◆ **REQUIRED ACTION**
Copy out every sentence in the message below that starts with the word "However."

BEGIN GIVEN TEXT

I intentionally used the word ‚believe‘ here several times because as stated in my previous mail we just have probably very different starting points. I do think some parts of our discussion involved technical questions, and I hope I could clarify some points. However, other parts of the discussion are naturally more vague because we both don’t know the future. However, in this sense these ‚first principles‘, as I believe you called them below, are purely what people believe. But, please note that one of these ‚first principles‘ is that we in transport see a problem with the ossification today, and PLUS is foremost a proposal to address this problem (by enabling encryption). Given this, I don’t really understand what your comment about the form of the discussion is below. 

However as you mentioned the BoF belong, I actually also have a comment on the form of discussion: this activity is on-going for more than one year. We mainly worked during this time on addressing security questions that were raised at the spud BoF. Based on one request on the mailing before the PLUS BoF we explained how we address privacy concerns and how we think this makes the current situation at least not worse and probably better. We did not get only further feedback on mailing list assuming that our proposal is acceptable. And there was no future discussion about any privacy and security aspects on the list before the BoF. I would really appreciate if people could constructively help us to find a solution to address the ossification problem in transport while maintain or improving the privacy situation we have today, instead of just blocking new work.

END GIVEN TEXT
BEGIN RECORD EXTRACTS

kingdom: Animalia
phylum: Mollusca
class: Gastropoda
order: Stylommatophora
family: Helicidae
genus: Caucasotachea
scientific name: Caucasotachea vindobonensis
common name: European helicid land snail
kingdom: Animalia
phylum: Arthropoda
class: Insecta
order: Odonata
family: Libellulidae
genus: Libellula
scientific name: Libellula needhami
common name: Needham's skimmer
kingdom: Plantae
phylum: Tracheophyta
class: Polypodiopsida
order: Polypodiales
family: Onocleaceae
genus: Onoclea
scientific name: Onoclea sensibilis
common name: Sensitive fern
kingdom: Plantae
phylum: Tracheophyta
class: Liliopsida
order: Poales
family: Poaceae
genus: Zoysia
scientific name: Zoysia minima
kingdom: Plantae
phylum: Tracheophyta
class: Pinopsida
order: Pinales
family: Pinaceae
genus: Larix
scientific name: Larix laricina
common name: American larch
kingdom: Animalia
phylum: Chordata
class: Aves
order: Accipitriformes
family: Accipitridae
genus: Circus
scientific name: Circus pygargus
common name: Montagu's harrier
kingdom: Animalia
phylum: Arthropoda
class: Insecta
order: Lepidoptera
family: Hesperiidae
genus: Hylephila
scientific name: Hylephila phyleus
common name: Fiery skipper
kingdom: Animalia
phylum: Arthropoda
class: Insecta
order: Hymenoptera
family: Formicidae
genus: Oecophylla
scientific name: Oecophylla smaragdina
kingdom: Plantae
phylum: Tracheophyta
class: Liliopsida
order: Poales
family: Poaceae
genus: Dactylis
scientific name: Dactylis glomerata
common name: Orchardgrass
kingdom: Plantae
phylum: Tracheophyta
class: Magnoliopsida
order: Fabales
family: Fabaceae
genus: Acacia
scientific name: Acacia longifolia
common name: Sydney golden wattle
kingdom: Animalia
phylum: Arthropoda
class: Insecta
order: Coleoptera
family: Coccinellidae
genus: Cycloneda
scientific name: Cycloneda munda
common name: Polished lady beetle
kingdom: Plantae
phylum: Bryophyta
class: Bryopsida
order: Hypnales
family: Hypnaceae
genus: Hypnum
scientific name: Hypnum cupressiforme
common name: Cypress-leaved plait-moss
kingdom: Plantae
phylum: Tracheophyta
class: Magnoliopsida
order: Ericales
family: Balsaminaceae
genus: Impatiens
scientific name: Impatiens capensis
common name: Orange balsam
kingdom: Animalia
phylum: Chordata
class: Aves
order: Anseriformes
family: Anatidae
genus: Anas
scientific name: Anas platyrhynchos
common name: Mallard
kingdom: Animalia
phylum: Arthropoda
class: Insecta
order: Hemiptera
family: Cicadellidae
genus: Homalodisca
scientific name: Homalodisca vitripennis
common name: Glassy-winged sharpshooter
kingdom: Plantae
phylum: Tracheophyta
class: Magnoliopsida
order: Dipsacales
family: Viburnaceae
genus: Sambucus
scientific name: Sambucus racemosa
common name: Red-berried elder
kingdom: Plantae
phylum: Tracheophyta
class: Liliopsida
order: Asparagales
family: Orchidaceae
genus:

END RECORD EXTRACTS

◆ **RESPONSE TO THIS EXERCISE**
However, other parts of the discussion are naturally more vague because we both don’t know the future.
However, in this sense these ‚first principles‘, as I believe you called them below, are purely what people believe.
However as you mentioned the BoF belong, I actually also have a comment on the form of discussion: this activity is on-going for more than one year.